What to work on >>
Each line with the string "place" is to be copied from the records below.

Task data >>
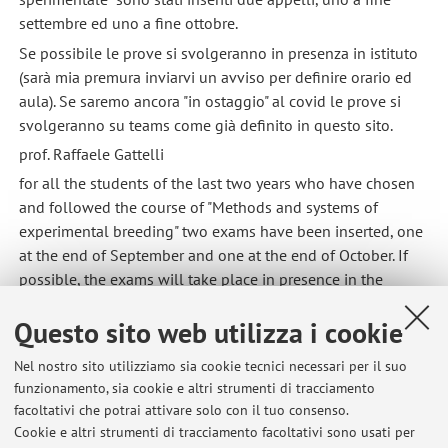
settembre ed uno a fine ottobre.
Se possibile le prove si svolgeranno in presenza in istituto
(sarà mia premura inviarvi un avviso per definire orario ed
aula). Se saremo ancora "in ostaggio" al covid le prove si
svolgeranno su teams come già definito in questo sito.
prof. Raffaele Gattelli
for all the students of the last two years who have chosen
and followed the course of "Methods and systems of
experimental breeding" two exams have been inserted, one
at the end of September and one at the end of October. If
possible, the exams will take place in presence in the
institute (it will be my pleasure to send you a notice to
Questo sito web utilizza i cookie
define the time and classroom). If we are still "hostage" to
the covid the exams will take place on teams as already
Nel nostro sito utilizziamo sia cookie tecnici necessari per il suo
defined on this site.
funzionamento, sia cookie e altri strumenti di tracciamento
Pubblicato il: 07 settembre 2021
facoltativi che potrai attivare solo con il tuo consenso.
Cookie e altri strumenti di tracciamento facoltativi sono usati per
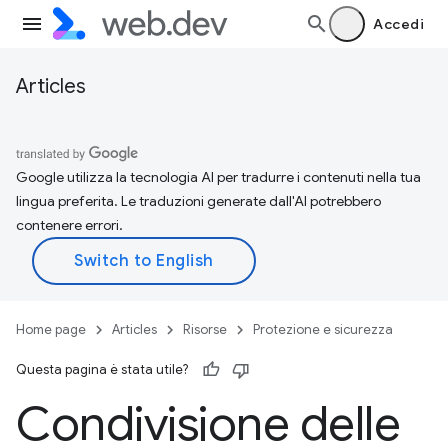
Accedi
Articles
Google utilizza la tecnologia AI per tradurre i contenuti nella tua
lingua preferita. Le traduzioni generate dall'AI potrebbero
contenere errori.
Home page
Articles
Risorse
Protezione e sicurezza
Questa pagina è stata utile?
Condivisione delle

Problem solution >>
possible, the exams will take place in presence in the
the covid the exams will take place on teams as already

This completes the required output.